Sayeed Alam also went online, but commercially. “I didn’t do it for free.” He says adding. “My plays were anyway shot on three cameras while they were staged live. So, they were in good condition to be online too.

So, when I went online, the audiences who used to come in the live shows, didn’t watch for various reasons, such as they had seen it live earlier or they would wish to see it live but I received a lot of international audiences through bulk bookings who wouldn’t have been otherwise able to watch my plays live,” he states.

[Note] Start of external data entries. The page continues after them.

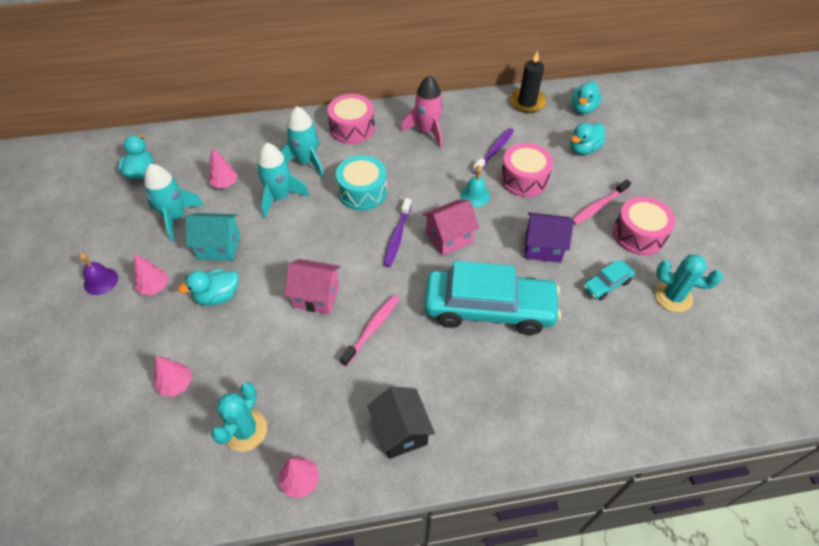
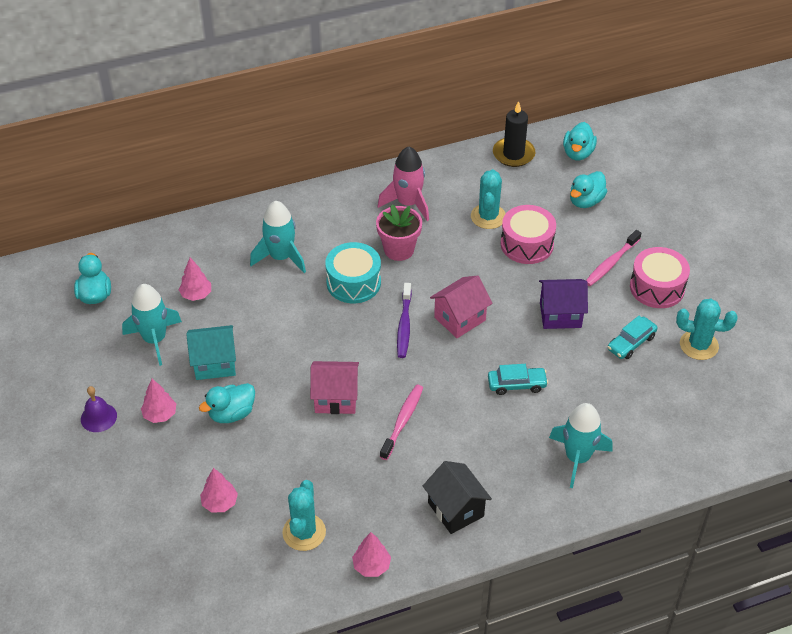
camera: 10 degrees left, 5 degrees down
(280, 197) = (263, 301): turquoise rocket -> turquoise rocket (577, 458)
(352, 128) = (321, 211): pink drum -> none
(409, 169) = (399, 249): none -> pink flower pot
(475, 195) = (477, 269): turquoise bell -> none
(489, 309) = (516, 384): turquoise car -> turquoise car, size x0.43
(494, 151) = (488, 217): purple toothbrush -> turquoise cactus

Danish Iqbal has been very active with his dastans online, such as reading narratives on film actresses like Madhubala and Meena Kumari on Zoom and Google. He put ‘Dastan-e-Gandhi’ on you tube and “received 100 audiences” which he feels is a good number provided Gandhi is done to death in India. “It doesn’t feel like theatre. It has helped us with international audiences though,” he says.

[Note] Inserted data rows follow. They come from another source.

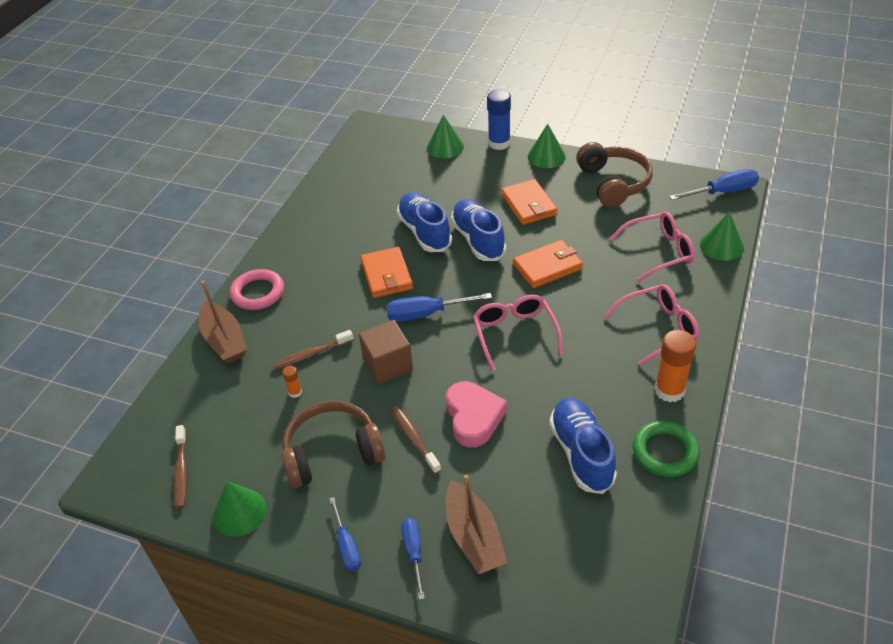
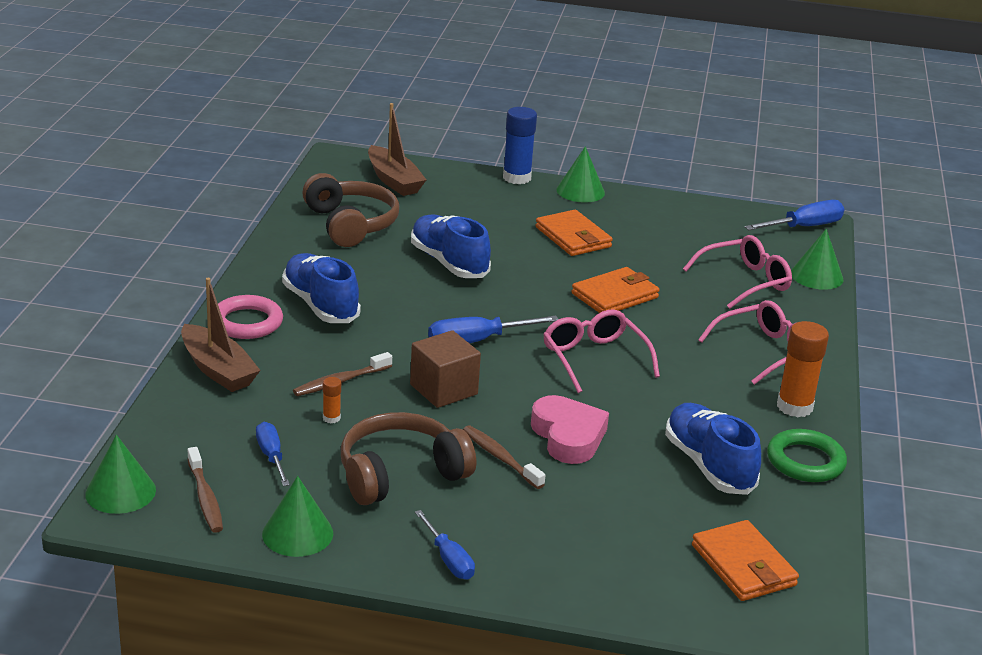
camera: 15 degrees left, 15 degrees down
(386, 275) = (413, 304): orange wallet -> orange wallet (743, 565)
(414, 553) = (535, 562): blue screwdriver -> blue screwdriver (271, 456)
(445, 147) = (448, 180): green cone -> green cone (120, 492)
(473, 537) = (603, 544): brown boat -> brown boat (394, 180)
(478, 240) = (520, 270): blue shoe -> blue shoe (320, 305)
(613, 183) = (671, 218): brown headphones -> brown headphones (351, 224)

Meanwhile, with auditoria being partially or fully opened in phases, theatre is limping back to normal. As government gradually lifted the bar on the occupancy in the auditoria, government bodies like NCERT and Hindi Bhawan hurriedly funded some plays. Sayeed Alam’s Pierrots Troupe staged four of its three plays at the Hindi Bhawan in Ghaziabad, namely, ‘Mohan Se Mahatma’, ‘Ghalib In New Delhi’ and ‘Akbar The Great Nahin Rahe’.


Danish Iqbal’s dastan on Mahatma Gandhi, ‘Dastan-e-Gandhi’ was performed at NCERT by Fouzia and Firoz while it was streamed live recently.

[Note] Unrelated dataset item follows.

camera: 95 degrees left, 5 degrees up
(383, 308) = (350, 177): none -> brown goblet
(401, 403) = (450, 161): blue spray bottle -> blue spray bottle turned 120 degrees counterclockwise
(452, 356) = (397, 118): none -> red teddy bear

“I do only dastangoi (as a means for living). I know how difficult it has been. I felt like being in jail. I am thankful to NCERT for taking this initiative. Only 25 people were allowed and it looked like thousands to me because as I have not seen audiences for full one year. Theatre is our job, we will also start going on work following all norms,” says Fouzia, a dastango.

A section of theatre community is also hopeful of finding newer audiences via online even as live performances are revived.

However, the Future is still hazy for theatre artistes. Alam did plays on November 9, December 18 (2020), January 26 and February 18-22 in Hindi Bhawan, Ghaziabad, and the audiences were in good numbers.

“This was done by the Uttar Pradesh Government and the audience were brought by them in quite a large number in all my shows. But I don’t think it’s a trend. I will be able to tell after March 7 when I do the ticketed show,” he says.

Kapoor points out, “The funny thing about us Indians is that we won’t observe social distancing but we are wary of entering a closed auditorium to watch plays,”

However, Alam thinks differently. “Audience is there, artistes are not. Most of the artistes have gone back to their hometowns as no theatre was happening. Mine and many other theatre groups’ whole teams have been disintegrated. But the real theatre lovers are coming back slowly to the auditoria,” he puts forth.

He adds that since there are alternatives to cinema (online, mobile, computers) but not to theatre, so theatre lovers are bound to be back.

Rohini Hattangadi is positive, “My husband (famous theatre director late Jaydev Hattangadi) used to say that for ages we have been hearing that theatre would die, but theatre has survived and it will survive as long as human beings exist, because it is a medium of live human interaction.”

Amal Allana, a former chairperson of National School of Drama (NSD) and daughter of theatre doyen Ebrahim Alkazi, has some great suggestions to make to cope with the changing realities.

“It would be a good idea to use the outdoors, parks, open-air auditoriums with limited audience. Make international collaborations, particularly with theatre groups in countries like Bangladesh, Sri Lanka, Pakistan, Korea and Middle East. Use the time now for talks and discussions about new trends in theatre. We can learn a lot from other countries whose theatre in many instances is far more experimental than ours.”